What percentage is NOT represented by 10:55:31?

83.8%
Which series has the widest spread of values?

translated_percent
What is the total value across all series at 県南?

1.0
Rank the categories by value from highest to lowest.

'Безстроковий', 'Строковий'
★ ★ ★ ★ ★ ★ ★
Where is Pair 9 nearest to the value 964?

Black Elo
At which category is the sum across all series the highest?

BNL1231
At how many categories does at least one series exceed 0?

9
★ ★ ★ ★ ★ ★ ★
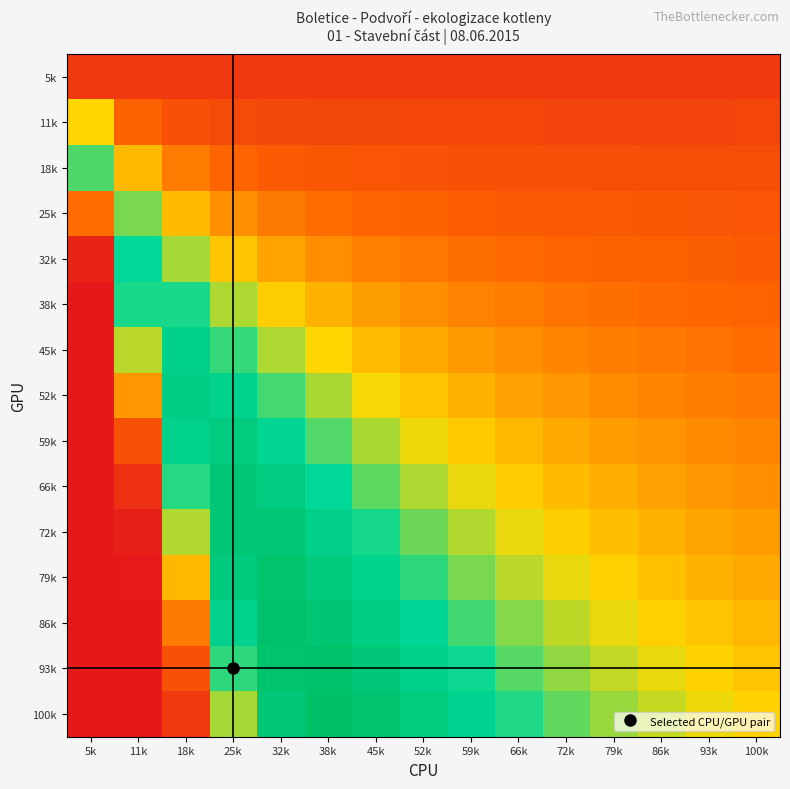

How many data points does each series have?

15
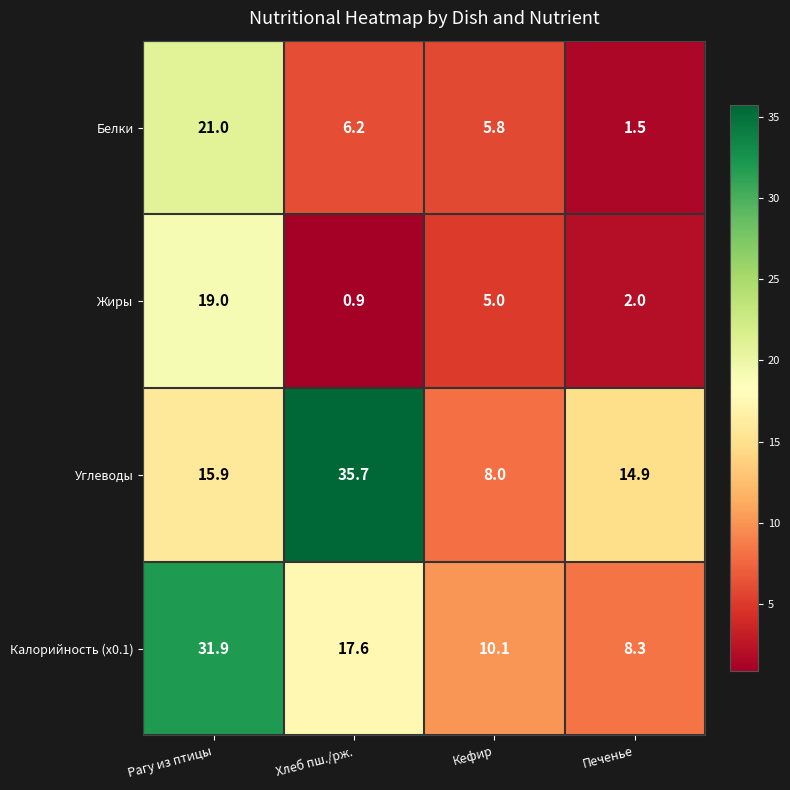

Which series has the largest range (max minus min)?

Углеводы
★ ★ ★ ★ ★ ★ ★
About this task
How many lines in the material above contain the word "does"? Reply with the number alone.

Response
2